## RECORD EXCERPTS
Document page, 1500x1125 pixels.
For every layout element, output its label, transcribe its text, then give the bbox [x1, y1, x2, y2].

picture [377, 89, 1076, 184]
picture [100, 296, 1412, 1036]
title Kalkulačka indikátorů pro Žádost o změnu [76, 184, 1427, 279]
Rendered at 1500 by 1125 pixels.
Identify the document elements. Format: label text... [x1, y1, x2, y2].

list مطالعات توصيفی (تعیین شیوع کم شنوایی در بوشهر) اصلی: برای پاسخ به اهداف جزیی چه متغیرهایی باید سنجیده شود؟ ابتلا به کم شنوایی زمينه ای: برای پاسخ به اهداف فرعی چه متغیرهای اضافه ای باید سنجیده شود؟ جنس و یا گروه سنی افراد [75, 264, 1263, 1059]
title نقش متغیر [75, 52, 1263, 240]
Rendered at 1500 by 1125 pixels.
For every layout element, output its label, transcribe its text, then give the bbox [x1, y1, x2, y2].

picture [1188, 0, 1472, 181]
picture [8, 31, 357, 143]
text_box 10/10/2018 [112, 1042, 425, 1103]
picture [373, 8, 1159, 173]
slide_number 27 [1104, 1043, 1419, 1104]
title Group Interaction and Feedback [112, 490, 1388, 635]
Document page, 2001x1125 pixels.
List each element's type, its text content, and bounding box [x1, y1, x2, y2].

## EXERCISE REQUIREMENTS
Copy out each line from the listing that contains the string "pixels".

## ANSWER FOR THE TASK
Document page, 1500x1125 pixels.
Rendered at 1500 by 1125 pixels.
Rendered at 1500 by 1125 pixels.
Document page, 2001x1125 pixels.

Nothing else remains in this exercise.